▶ **Collected material**
*****
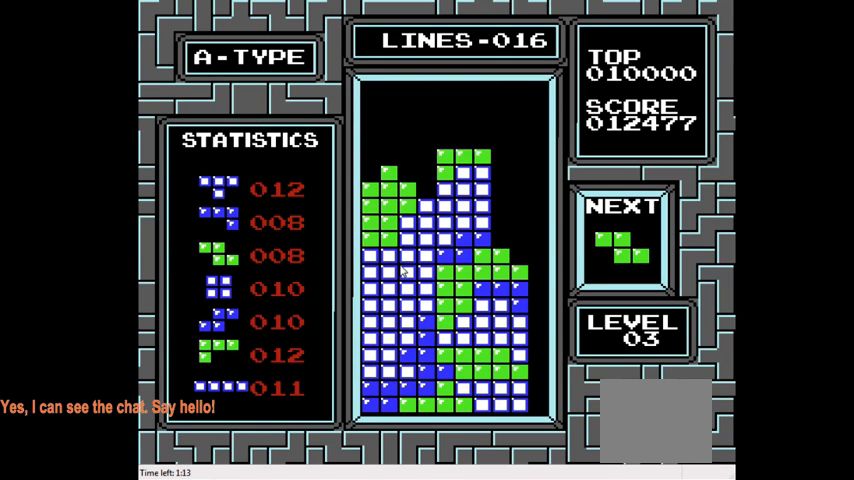
{"buttons": [], "right_stick": "center", "events": [[200, "DPAD_LEFT", "down"], [267, "CIRCLE", "down"], [433, "CIRCLE", "up"], [467, "DPAD_LEFT", "up"]]}
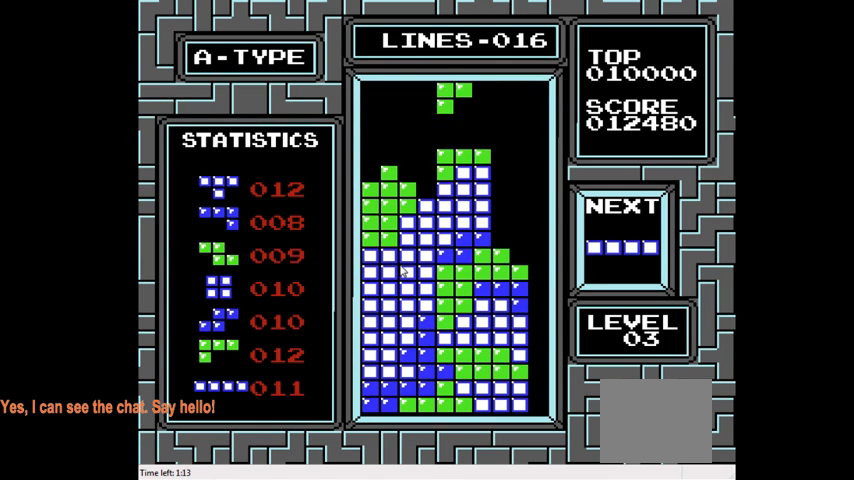
{"buttons": ["DPAD_LEFT"], "right_stick": "center", "events": [[100, "DPAD_LEFT", "down"]]}
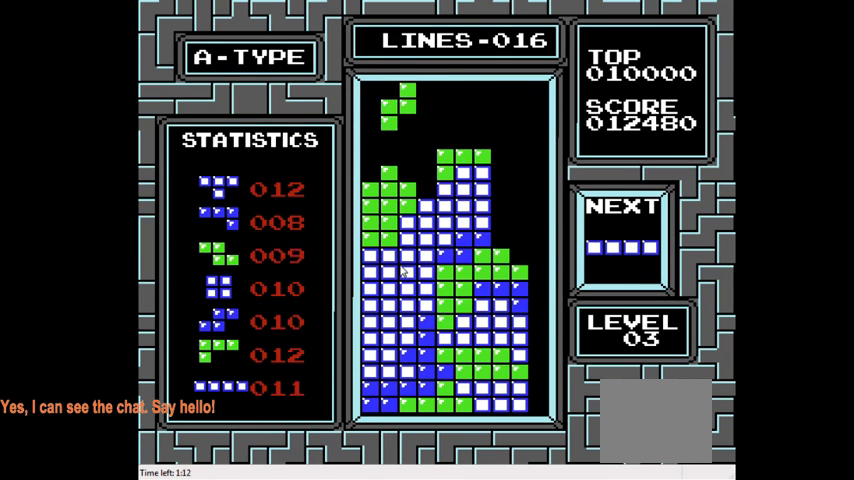
{"buttons": [], "right_stick": "center", "events": [[167, "DPAD_LEFT", "up"], [267, "DPAD_DOWN", "down"], [467, "DPAD_DOWN", "up"]]}
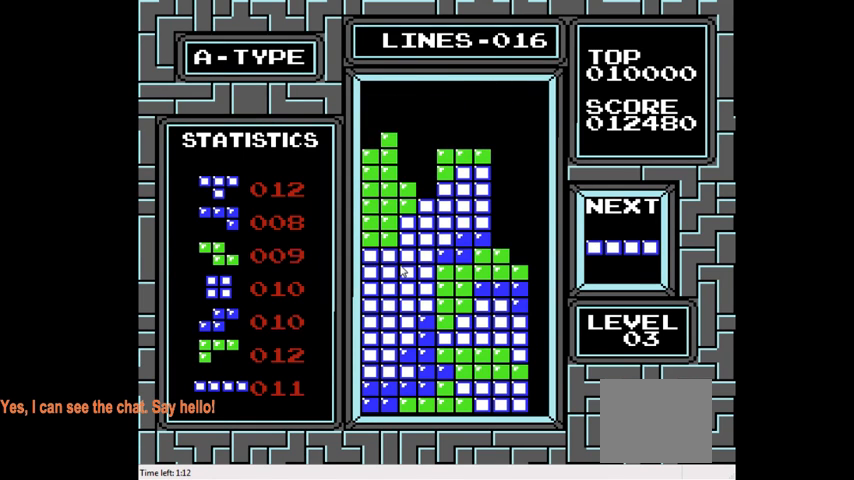
{"buttons": ["DPAD_RIGHT"], "right_stick": "center", "events": [[267, "CIRCLE", "down"], [333, "DPAD_RIGHT", "down"], [400, "CIRCLE", "up"]]}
*****
▶ **Exercise directions**
Your reply should hold every line of the material, unaltered, and not one picture.

▶ **Response box**
{"buttons": [], "right_stick": "center", "events": [[200, "DPAD_LEFT", "down"], [267, "CIRCLE", "down"], [433, "CIRCLE", "up"], [467, "DPAD_LEFT", "up"]]}
{"buttons": ["DPAD_LEFT"], "right_stick": "center", "events": [[100, "DPAD_LEFT", "down"]]}
{"buttons": [], "right_stick": "center", "events": [[167, "DPAD_LEFT", "up"], [267, "DPAD_DOWN", "down"], [467, "DPAD_DOWN", "up"]]}
{"buttons": ["DPAD_RIGHT"], "right_stick": "center", "events": [[267, "CIRCLE", "down"], [333, "DPAD_RIGHT", "down"], [400, "CIRCLE", "up"]]}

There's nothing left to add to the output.